Bedingt durch unser Alter, die doch schwierigen persönlichen Veränderungen in unserem Leben, die im Gegensatz zu den anderen Caminos geringe körperliche Vorbereitung wurde auf dem Camino Aragones manchmal einiges an Konzentration, Anstrengung und auch Mut von uns abverlangt.
In den Pyrenäen war der Weg aufgrund des vielen Starkregens in den Tagen und Wochen zuvor zum Teil recht ausgewaschen, so dass schmale Wege, viele glitschige Steine und große Tritte nach unten schon eine rechte Herausforderung waren.
Auch der Abstieg vom Kloster St Jean de la Pena war nicht ohne! Da in den Foren schon auf die Schwierigkeit hingewiesen wurde, hatten wir zunächst vor, die Straße zu benutzen. Dies wäre aber ein großer Umweg gewesen also dachten wir: „Nur Mut“. So sind wir den kleinen Fußweg abwärts gegangen, der wirklich sehr steinig, schmal und an einigen Stellen vorsorglich mit Seilen gesichert war. Dank unserer Bergerfahrung war es nicht einfach aber doch gut zu meistern.
Und manchmal ist es auch die eigene Überschätzung, die einen nötigten mit animo weiterzugehen, um die letzten Kilometer bis zur Herberge zurückzulegen. Waren wir, was die Distanzen zwischen unseren Etappen betraf, am Anfang noch recht vorsichtig, trauten wir uns von Tag zu Tage mehr zu, zumal auch der Rucksack plötzlich viel leichter wurde, obwohl sich am Inhalt nichts geändert hatte! So dehnten wir die Länge unserer Etappen zwar aus, ohne allerdings genau das Höhenprofil anzuschauen. Kilometer ist halt leider nicht im gleich Kilometer, was die Anstrengungen und Herausforderungen betrifft!
Gerade diese Herausforderungen sind es, die den Weg ausmachen und ein fröhliches „Animo“, das wir uns dann zuriefen, ließ uns jede Anstrengung gut meistern.
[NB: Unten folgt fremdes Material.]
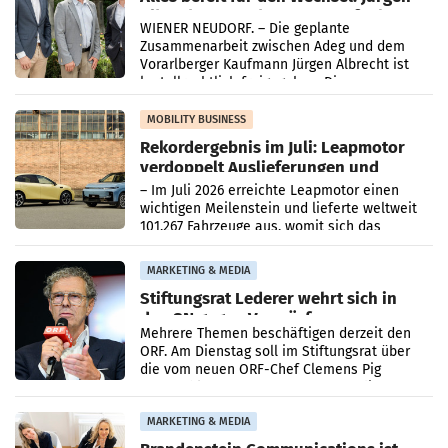
Albrecht setzt ab 1.1.2027 auf Adeg
WIENER NEUDORF. – Die geplante
Zusammenarbeit zwischen Adeg und dem
Vorarlberger Kaufmann Jürgen Albrecht ist
kartellrechtlich freigegeben: Die
Bundeswettbewerbsbehörde und der
Bundeskartellanwalt
MOBILITY BUSINESS
Rekordergebnis im Juli: Leapmotor
verdoppelt Auslieferungen und
überschreitet die 100.000er-Marke
– Im Juli 2026 erreichte Leapmotor einen
wichtigen Meilenstein und lieferte weltweit
101.267 Fahrzeuge aus, womit sich das
Ergebnis gegenüber Juli 2025 mehr als
verdoppelte (+102
MARKETING & MEDIA
Stiftungsrat Lederer wehrt sich in
den SN gegen Vorwürfe
Mehrere Themen beschäftigen derzeit den
ORF. Am Dienstag soll im Stiftungsrat über
die vom neuen ORF-Chef Clemens Pig
vorgeschlagenen Besetzungen für die
Direktionen abgestimmt werden.
MARKETING & MEDIA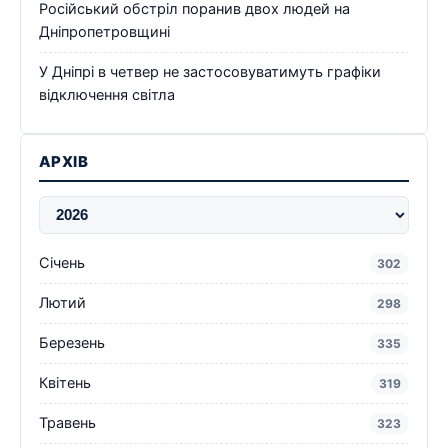
Російський обстріл поранив двох людей на
Дніпропетровщині
У Дніпрі в четвер не застосовуватимуть графіки
відключення світла
АРХІВ
Січень
302
Лютий
298
Березень
335
Квітень
319
Травень
323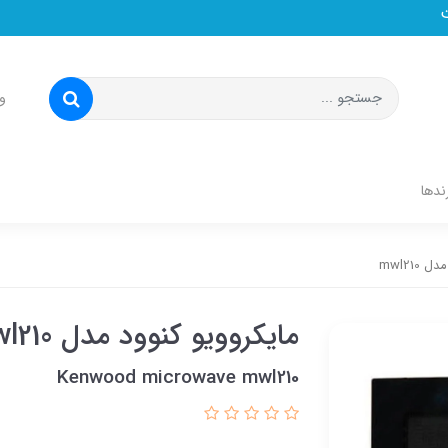
و
ندها
mwl210
مایکروویو کنوود مدل mwl210
Kenwood microwave mwl210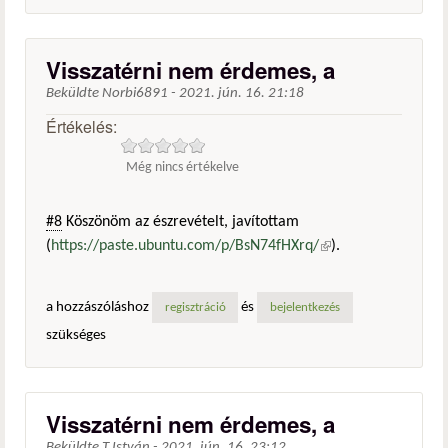
Visszatérni nem érdemes, a
Beküldte
Norbi6891
-
2021. jún. 16. 21:18
Értékelés:
Még nincs értékelve
#8
Köszönöm az észrevételt, javítottam
(
https://paste.ubuntu.com/p/BsN74fHXrq/
(külső
).
hivatkozás)
a hozzászóláshoz
és
regisztráció
bejelentkezés
szükséges
Visszatérni nem érdemes, a
Beküldte
T.István
-
2021. jún. 16. 23:12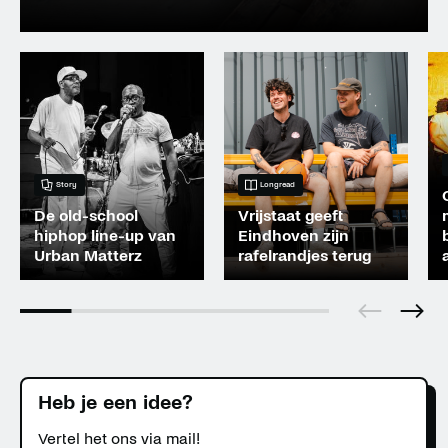
Story
Longread
De old-school
Vrijstaat geeft
hiphop line-up van
Eindhoven zijn
Urban Matterz
rafelrandjes terug
Heb je een idee?
Vertel het ons via mail!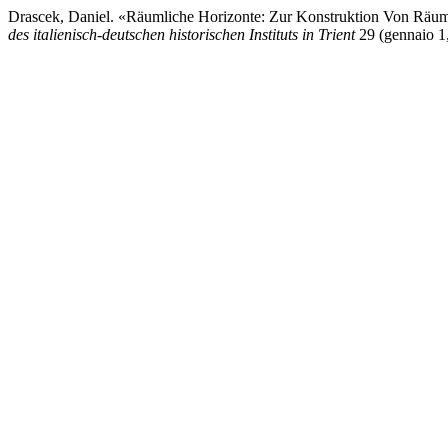
Drascek, Daniel. «Räumliche Horizonte: Zur Konstruktion Von Räumli
des italienisch-deutschen historischen Instituts in Trient
29 (gennaio 1,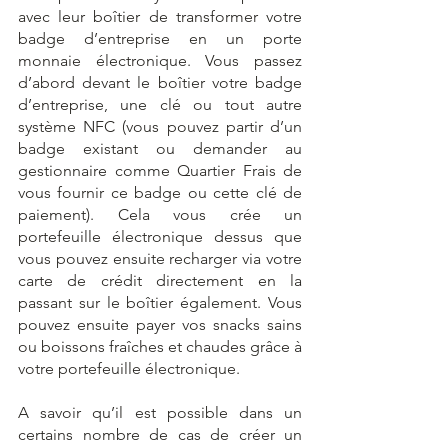
avec leur boîtier de transformer votre 
badge d’entreprise en un porte 
monnaie électronique. Vous passez 
d’abord devant le boîtier votre badge 
d’entreprise, une clé ou tout autre 
système NFC (vous pouvez partir d’un 
badge existant ou demander au 
gestionnaire comme Quartier Frais de 
vous fournir ce badge ou cette clé de 
paiement). Cela vous crée un 
portefeuille électronique dessus que 
vous pouvez ensuite recharger via votre 
carte de crédit directement en la 
passant sur le boîtier également. Vous 
pouvez ensuite payer vos snacks sains 
ou boissons fraîches et chaudes grâce à 
votre portefeuille électronique. 
A savoir qu’il est possible dans un 
certains nombre de cas de créer un 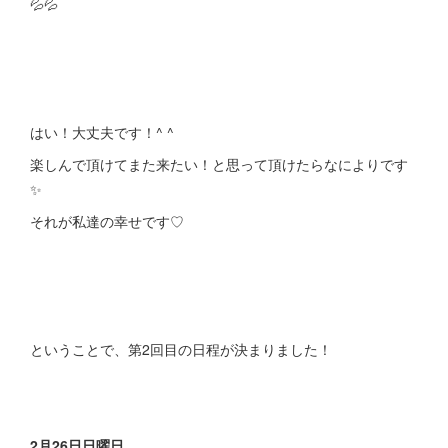
💦💦
はい！大丈夫です！^ ^
楽しんで頂けてまた来たい！と思って頂けたらなによりです
✨
それが私達の幸せです♡
ということで、第2回目の日程が決まりました！
2月26日日曜日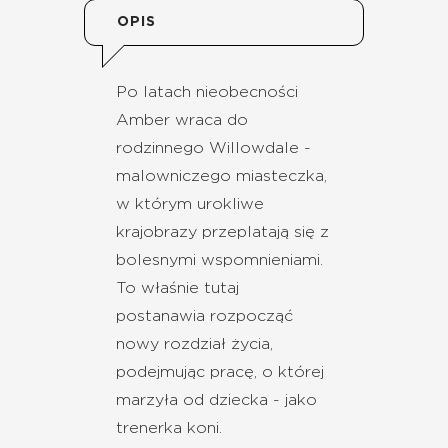
OPIS
Po latach nieobecności
Amber wraca do
rodzinnego Willowdale -
malowniczego miasteczka,
w którym urokliwe
krajobrazy przeplatają się z
bolesnymi wspomnieniami.
To właśnie tutaj
postanawia rozpocząć
nowy rozdział życia,
podejmując pracę, o której
marzyła od dziecka - jako
trenerka koni.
Hier vielleicht noch eine Anmerkung: wenn ich manchmal die Fragen in den Foren lese und die Ängste und Unsicherheiten anschaue, die Menschen bei der Planung eines Camino bewegen, dann denke ich oft, „Nur Mut!“, ihr schafft das schon, aber ihr könnt nicht alles absichern und vorausplanen. Pilgern heißt doch auch das Vertraute zu verlassen und Veränderung zuzulassen. Jeder Weg hat seine Unwägsamkeiten – und das ist gut so, denn das macht den Weg aus. Es ist einfach Hunderten von Leuten hinterherzulaufen, aber es verlangt Mut, seinen eigenen Weg zu gehen und spontan mit Schwierigkeiten klar zu kommen. Je mehr einem das gelingt, um so stärker kommt man von diesem Weg zurück, umso mehr Zutrauen hat zu sich und dem Leben!
Ich habe in einem Buch folgenden Spruch gelesen, der mir aus dem Herzen spricht:
Angst lebt im Kopf, Mut im Herzen.
Es kommt nur darauf an, von einem zum anderen zu kommen!